- **Task brief**: Below are the records; give again exactly the line with "Figure 4. Temperature", the line with "Table 10: The", and each line that lies between them, and nothing besides.

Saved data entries

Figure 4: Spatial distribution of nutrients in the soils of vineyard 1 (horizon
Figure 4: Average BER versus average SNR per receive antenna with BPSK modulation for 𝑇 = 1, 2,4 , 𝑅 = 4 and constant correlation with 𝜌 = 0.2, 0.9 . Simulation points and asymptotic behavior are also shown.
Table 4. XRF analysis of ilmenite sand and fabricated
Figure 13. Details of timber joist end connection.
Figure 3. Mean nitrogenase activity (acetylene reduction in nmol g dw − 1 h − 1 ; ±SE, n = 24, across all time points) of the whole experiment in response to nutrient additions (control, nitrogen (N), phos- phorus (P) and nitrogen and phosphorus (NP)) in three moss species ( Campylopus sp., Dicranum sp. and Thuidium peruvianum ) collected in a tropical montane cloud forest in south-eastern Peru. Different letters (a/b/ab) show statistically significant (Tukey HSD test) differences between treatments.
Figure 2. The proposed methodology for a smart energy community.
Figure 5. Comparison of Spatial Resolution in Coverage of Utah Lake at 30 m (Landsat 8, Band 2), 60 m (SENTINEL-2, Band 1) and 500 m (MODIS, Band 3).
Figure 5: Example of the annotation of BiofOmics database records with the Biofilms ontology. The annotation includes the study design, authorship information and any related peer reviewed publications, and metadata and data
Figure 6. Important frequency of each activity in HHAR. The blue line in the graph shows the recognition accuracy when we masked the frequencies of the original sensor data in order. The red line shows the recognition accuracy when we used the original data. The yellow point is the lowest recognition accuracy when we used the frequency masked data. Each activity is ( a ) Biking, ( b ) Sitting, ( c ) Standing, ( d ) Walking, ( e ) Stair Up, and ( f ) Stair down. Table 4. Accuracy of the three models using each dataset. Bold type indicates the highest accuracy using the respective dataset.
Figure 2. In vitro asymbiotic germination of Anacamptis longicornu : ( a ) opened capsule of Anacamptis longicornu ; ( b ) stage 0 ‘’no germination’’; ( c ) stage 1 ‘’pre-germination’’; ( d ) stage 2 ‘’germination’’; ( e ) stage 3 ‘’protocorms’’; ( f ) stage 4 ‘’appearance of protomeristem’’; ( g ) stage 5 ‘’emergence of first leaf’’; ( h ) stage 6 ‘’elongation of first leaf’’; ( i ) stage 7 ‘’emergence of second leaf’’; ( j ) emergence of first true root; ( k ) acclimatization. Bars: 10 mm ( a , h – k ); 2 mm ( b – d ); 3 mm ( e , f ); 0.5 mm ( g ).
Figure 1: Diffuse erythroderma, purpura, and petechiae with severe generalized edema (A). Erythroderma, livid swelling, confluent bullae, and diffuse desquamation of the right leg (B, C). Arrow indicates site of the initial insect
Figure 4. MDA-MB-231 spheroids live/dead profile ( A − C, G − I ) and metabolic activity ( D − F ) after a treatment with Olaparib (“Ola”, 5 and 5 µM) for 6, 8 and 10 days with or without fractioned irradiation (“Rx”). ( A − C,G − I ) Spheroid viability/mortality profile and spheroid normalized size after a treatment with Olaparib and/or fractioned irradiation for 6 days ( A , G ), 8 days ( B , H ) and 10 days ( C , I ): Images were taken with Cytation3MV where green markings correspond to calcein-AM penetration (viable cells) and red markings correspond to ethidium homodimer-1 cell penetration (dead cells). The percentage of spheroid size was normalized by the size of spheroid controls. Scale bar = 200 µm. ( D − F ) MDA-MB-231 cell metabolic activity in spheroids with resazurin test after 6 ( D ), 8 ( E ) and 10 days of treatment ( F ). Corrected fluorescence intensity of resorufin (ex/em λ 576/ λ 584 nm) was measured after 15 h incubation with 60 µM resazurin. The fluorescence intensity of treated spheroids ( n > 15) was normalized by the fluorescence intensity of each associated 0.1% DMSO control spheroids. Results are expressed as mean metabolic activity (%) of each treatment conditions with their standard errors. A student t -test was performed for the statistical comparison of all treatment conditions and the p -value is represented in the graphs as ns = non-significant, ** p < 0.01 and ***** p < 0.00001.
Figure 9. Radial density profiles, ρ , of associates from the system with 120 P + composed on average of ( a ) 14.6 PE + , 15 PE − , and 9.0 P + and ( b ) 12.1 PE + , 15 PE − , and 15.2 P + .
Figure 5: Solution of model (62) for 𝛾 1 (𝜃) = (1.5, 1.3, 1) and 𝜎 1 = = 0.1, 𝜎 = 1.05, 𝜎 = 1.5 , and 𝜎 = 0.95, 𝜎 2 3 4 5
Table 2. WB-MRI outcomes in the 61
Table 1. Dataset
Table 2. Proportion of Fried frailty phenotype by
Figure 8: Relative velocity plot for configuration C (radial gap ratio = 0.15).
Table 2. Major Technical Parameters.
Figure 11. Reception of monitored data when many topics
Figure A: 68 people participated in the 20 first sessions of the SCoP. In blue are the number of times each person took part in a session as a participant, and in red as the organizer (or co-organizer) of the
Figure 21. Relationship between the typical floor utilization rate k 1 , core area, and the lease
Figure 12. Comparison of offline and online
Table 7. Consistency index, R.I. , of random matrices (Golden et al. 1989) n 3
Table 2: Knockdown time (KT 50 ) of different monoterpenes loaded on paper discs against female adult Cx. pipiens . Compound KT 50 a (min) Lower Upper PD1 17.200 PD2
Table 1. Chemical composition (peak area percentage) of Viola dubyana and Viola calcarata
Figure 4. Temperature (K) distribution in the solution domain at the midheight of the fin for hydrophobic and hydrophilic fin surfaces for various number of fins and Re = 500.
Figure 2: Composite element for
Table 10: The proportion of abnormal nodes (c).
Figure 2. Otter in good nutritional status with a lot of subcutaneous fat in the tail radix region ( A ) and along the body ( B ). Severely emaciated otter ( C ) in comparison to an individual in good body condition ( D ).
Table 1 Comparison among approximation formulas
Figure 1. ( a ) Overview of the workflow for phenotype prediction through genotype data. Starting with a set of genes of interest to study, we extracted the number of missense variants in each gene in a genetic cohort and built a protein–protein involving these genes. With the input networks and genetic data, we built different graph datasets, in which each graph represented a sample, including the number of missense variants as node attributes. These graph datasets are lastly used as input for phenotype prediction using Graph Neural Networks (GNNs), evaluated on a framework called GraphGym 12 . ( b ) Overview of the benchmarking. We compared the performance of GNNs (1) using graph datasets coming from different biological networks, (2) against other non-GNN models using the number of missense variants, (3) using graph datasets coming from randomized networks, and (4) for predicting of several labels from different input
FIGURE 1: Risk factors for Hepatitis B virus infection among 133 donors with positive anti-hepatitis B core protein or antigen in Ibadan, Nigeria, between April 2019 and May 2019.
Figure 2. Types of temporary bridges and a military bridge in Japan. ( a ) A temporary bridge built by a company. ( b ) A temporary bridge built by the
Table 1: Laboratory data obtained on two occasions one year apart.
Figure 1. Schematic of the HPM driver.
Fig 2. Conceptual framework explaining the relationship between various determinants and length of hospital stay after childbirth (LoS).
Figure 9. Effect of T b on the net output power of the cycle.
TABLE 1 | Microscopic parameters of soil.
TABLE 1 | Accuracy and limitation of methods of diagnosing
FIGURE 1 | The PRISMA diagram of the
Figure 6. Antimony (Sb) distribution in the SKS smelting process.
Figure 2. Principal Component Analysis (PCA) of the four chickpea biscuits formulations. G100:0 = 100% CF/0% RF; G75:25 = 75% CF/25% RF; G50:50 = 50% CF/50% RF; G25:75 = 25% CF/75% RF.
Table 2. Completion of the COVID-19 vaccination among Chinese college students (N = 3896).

- **Solution**:
Figure 4. Temperature (K) distribution in the solution domain at the midheight of the fin for hydrophobic and hydrophilic fin surfaces for various number of fins and Re = 500.
Figure 2: Composite element for
Table 10: The proportion of abnormal nodes (c).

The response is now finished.